Vero, la maglia gialla del capitano del Team Sky era di fatto intoccabile, ma dagli altri uomini di classifica era lecito attendersi un po’ più di battaglia per le posizioni sul podio e in top ten. Gli unici a provare qualcosa, invece, sono stati due corridori che stamattina erano fuori dai primi dieci: Roman Kreuziger si è mosso dai primi chilometri della tappa, entrando nella fuga di giornata e beneficiando dello straordinario supporto di un Peter Sagan capace di rendersi nuovamente protagonista, anche in una tappa non adatta alle sue straordinarie doti; Joaquin Rodriguez ha invece aspettato le rampe del Joux Plan per attaccare, rosicchiando una cinquantina di secondi agli uomini di classifica e issandosi al settimo posto della generale, in quello che sarà l’ultimo Tour della sua carriera. Che a muoversi siano stati solo due dei corridori più esperti del gruppo non è affatto un buon segnale: ok, in molti – Quintana, Yates, Meintjes e lo stesso Bardet, protagonista ieri, oltre ai dispersi Mollema e Aru – sono arrivati al termine di questa (noiosa, a dire il vero) quattro giorni con la spia della riserva accesa, ma davvero non valeva la pena provare l’impresa per far saltare la corsa? Difficile pensarlo, ma comunque spiace vedere le giovani leve del ciclismo crescere con un atteggiamento così sparagnino e remissivo.

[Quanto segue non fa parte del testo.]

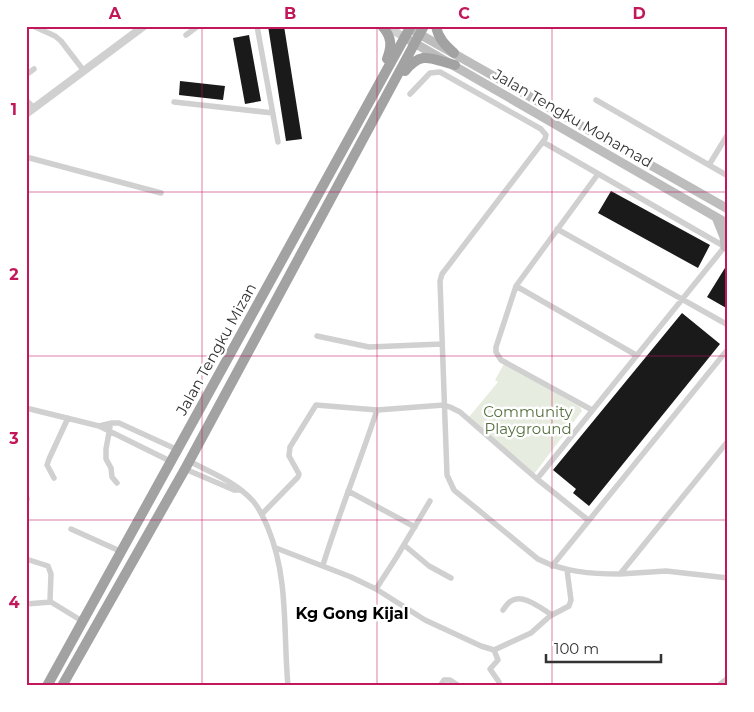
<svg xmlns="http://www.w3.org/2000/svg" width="754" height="712" font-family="Montserrat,sans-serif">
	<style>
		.green { fill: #e6ecdf }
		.building { fill: #1a1a1a }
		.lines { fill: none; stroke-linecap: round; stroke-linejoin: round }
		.minor { stroke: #d0d0d0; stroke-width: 5.5 }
		.tertiary { stroke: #d0d0d0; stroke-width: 8 }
		.secondary { stroke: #bdbdbd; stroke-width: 9 }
		.trunk { stroke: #a2a2a2; stroke-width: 10 }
		.grid { fill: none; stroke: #c2185b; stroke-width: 1; stroke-opacity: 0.55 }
		.labels { text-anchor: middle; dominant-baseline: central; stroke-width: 5; stroke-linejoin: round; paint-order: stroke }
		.street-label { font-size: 15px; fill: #333; stroke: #fff }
		.park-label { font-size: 15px; fill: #56703f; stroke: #fff }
		.neighbourhood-label { font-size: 16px; font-weight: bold; fill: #000; stroke: #fff }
		.neatline { fill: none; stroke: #c2185b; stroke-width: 2 }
		.grid-label { font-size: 16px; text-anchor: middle; font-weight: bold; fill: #c2185b }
	</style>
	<rect width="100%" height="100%" fill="#fff"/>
	<path class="green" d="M504 364 580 407 582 411 534 474 469 417 498 382 495 380Z"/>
	<path class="building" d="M268 26H284L302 139 286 141Z
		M249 35 261 101 245 104 233 38Z
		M180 81 225 86 223 100 179 95Z
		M611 191 710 245 698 268 598 213Z
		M728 263V309L707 297Z
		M682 313 720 344 589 506 573 493 576 489 553 470Z"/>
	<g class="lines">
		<path class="minor" d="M33 26 55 36 61 41 84 71
			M257 26 278 142
			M186 35 198 26
			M26 75 34 69
			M410 94 430 73 440 72 541 129 546 135 545 139 442 274 440 281 447 475 454 490 538 559C563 572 592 574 620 574L728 441
			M26 100 34 108
			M596 100 728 176
			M174 102 273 113
			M543 142 727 248
			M26 157 161 193
			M709 165 728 134
			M557 229 728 325
			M516 286 636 355
			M317 336 369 347 442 344
			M26 408 99 426 172 462
			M592 410 501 360 496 352V347L516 286 598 174
			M99 426 112 423H119L178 450
			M110 427 106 449V459L111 468 112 477 117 483
			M189 461C212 473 236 482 253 501 260 509 264 519 268 528 289 579 283 632 288 686
			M185 469 234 490H239
			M54 478 47 465 49 459 68 418
			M537 479 726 245
			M348 491 415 527
			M26 500 27 499
			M262 514 298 477 299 474 289 456 290 447 316 405 377 410 444 405 450 407 460 412 537 479 588 520
			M71 529 122 552
			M404 545 429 566 451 578
			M276 548 351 577 376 589 425 620 481 646 494 650 498 660 490 669 499 682V686
			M26 559 48 566 51 574 50 600 51 602 82 621
			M323 565C339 513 360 462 377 410
			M552 566 728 349
			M620 574 666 571 728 578
			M376 589 396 558 430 501
			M26 604 51 602
			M503 610C505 607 508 603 511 601 523 593 542 609 552 615
			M494 650 531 633 550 616 569 606 571 600 567 570
			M440 686 444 680H450L459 686
			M718 686 728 678"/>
		<path class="tertiary" d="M386 26 404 37
			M26 114 144 26"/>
		<path class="secondary" d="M414 31 728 209
			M404 37 728 224
			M716 217 724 237 725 247 728 246"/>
		<path class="trunk" d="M382 26C392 37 392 46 387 59
			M436 26C438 38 445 45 454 53
			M405 71C422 50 431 59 455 65
			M47 686 411 26
			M62 686 185 469 424 26"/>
	</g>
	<path class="grid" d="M202 26V686M377 26V686M552 26V686M26 192H728M26 356H728M26 520H728"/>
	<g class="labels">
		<g class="street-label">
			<text transform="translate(573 118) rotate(30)">Jalan Tengku Mohamad</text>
			<text transform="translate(216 349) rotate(-61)">Jalan Tengku Mizan</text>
		</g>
		<g class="park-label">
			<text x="528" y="411">Community<tspan x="528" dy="17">Playground</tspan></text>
		</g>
		<g class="neighbourhood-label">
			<text x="352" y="613">Kg Gong Kijal</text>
		</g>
	</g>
	<rect width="754" height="712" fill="none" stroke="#ffffff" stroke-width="55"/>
	<path d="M546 654v8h115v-8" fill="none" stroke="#333333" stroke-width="2.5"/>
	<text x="554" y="654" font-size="15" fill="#333333" stroke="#ffffff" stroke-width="4" paint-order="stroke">100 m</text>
	<rect x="28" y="28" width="698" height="656" class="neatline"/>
	<g class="grid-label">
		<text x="115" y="19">A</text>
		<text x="290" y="19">B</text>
		<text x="464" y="19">C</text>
		<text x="639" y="19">D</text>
		<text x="14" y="115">1</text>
		<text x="14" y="280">2</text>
		<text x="14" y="444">3</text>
		<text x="14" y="608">4</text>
	</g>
</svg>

I numeri, in quest’ottica, non mentono: era dal 2008, anno del Tour vinto da Carlos Sastre (considerato uno di quelli di livello più basso della storia), che il distacco tra il primo e il decimo della generale era inferiore ai dieci minuti (7’11” il distacco di Kreuziger, decimo, da Froome); ancora più emblematico il risicato distacco tra il secondo della generale, Romain Bardet, e lo stesso Kreuziger: appena tre minuti e sei secondi, una distanza inusuale anche per le corse di una settimana più dura. Senza dimenticare, infine, che lo stesso campione ceco ha iniziato questo Tour come gregario dello sfortunato Alberto Contador, in una delle fasi meno positive della propria carriera. Insomma, il Tour non è stato solo brutto da vedere, ma anche di un livello più basso rispetto agli altri degli ultimi anni. Forse, è giusto sottolinearlo, ha pesato anche la scelta (a posteriori sbagliata) del grande capo Proudhomme di disegnare un percorso monocorde, ricco di tappe di montagna ma povero di salite in grado di fare per davvero la differenza (il dimezzamento del Ventoux, va detto, ha pesato su questa valutazione) e di frazioni miste.

Sia chiaro, con questo non vogliamo togliere nulla a Chris Froome, che questo Tour – assieme alla sua squadra – lo ha letteralmente dominato, non dando praticamente mai l’impressione di essere a tutta e staccando gli avversari (se così li vogliamo chiamare) anche su quei terreni – discesa e ventagli, giusto per fare due esempi – in cui storicamente aveva sofferto di più. Quello che domani festeggerà a Parigi, nella giornata in cui le ruote veloci si giocheranno l’ultimo successo di tappa di questa 103esima edizione, sarà il terzo Tour de France di una carriera a cui ora mancano i successi nelle altre grandi corse a tappe e almeno in una corsa di un giorno per entrare nel mito. Chissà che Froomey, ormai entrato nell’ultima fase della carriera, non voglia mettersi avanti già a partire dai prossimi appuntamenti: l’Olimpiade di Rio, dove sarà tra i favoriti in entrambe le prove (in linea e a crono), e la Vuelta di Spagna.